_TEXTO EXTRAÍDO_
A ministra da Saúde, Ana Jorge, revelou esta sexta-feira que as taxas moderadoras não vão sofrer alterações em 2010, argumentando que a situação económica da população «não é boa», mas sublinhando que os valores também não podem diminuir.

«Todas as taxas moderadoras actualmente são indexadas à inflação. Neste momento, a inflação desceu minimamente [0,9 por cento em 2009], mas no ano passado, não as adaptámos à inflação e este ano optámos também por não alterar», afirmou a governante, numa entrevista à rádio Antena 1, que será transmitida na íntegra no sábado.

Assim, as taxas moderadoras para as consultas, urgências e meios complementares de diagnóstico «vão-se manter idênticas ao que estavam no ano passado», acrescentou a ministra da Saúde.

«Não estamos em condições de aumentar, porque de facto a situação económica geral da população não é boa», mas também não é possível cumprir na íntegra o que estipula a legislação, que é uma indexação à evolução da inflação, o que faria com que as taxas moderadoras descessem 0,9 por cento, devido à «necessidade de sustentabilidade do sistema», concluiu a ministra.

As taxas moderadoras representam cerca de 1 por cento do total do orçamento para a Saúde, que em 2009 foi de 8,8 mil milhões de euros.

_INSTRUÇÕES DO EXERCÍCIO_
a - Reescreva em forma de lista mais breve o parágrafo do texto sobre as taxas moderadoras que começa por "«Não estamos em condições de aumentar", mantendo os factos principais.
b - Segundo o texto sobre as taxas moderadoras, qual foi o valor do orçamento para a Saúde em 2009?
c - Transcreva do texto sobre as taxas moderadoras, sem qualquer alteração, o trecho entre "A ministra da Saúde, Ana" e "não podem diminuir.", ambos incluídos.

_SECÇÃO DE DADOS_
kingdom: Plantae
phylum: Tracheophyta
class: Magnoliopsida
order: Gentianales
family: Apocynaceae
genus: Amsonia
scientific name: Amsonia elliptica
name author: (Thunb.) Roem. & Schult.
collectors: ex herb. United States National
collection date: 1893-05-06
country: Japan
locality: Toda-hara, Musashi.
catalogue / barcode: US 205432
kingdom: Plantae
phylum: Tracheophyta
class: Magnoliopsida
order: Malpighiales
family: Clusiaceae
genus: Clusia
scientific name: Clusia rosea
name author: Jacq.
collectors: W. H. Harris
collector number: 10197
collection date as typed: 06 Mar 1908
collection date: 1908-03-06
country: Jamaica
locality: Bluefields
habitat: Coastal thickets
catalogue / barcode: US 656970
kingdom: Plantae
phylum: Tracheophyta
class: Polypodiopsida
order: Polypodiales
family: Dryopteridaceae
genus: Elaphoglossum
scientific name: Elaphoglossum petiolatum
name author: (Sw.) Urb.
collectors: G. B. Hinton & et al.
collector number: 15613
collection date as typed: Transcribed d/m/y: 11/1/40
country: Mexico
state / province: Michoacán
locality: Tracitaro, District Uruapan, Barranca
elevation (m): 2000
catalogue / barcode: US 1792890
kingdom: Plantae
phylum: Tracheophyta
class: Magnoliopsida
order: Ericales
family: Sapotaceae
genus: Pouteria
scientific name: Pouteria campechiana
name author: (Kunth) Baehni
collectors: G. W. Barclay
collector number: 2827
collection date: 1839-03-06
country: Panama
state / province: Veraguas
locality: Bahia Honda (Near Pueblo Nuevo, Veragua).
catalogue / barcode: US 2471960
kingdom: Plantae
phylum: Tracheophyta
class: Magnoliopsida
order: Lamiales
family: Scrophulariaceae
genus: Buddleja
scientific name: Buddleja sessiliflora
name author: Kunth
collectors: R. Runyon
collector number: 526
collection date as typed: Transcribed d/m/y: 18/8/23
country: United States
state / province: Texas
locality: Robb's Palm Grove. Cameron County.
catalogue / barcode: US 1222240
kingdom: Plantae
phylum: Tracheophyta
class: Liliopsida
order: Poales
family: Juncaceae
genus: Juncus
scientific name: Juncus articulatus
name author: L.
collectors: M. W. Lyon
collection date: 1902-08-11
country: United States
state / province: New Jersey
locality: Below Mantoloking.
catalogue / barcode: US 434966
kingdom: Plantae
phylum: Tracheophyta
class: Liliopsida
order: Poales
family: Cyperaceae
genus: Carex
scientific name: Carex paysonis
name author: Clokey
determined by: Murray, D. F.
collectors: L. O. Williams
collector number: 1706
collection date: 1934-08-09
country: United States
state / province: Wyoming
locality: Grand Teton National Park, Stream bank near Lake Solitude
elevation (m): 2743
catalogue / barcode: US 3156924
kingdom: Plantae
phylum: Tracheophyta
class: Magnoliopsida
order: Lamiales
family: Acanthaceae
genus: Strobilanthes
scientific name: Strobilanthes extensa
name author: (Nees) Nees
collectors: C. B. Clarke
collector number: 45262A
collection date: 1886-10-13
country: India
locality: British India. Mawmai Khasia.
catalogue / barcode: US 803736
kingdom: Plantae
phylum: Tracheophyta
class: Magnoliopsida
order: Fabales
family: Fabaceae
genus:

_RESPOSTAS POR TAREFA_
a -
- Não há condições para aumentar as taxas moderadoras, porque a situação económica geral da população não é boa.
- A legislação estipula a indexação das taxas à inflação, o que as faria descer 0,9 por cento.
- Essa descida não é possível devido à necessidade de sustentabilidade do sistema.

b - 8,8 mil milhões de euros.

c -
A ministra da Saúde, Ana Jorge, revelou esta sexta-feira que as taxas moderadoras não vão sofrer alterações em 2010, argumentando que a situação económica da população «não é boa», mas sublinhando que os valores também não podem diminuir.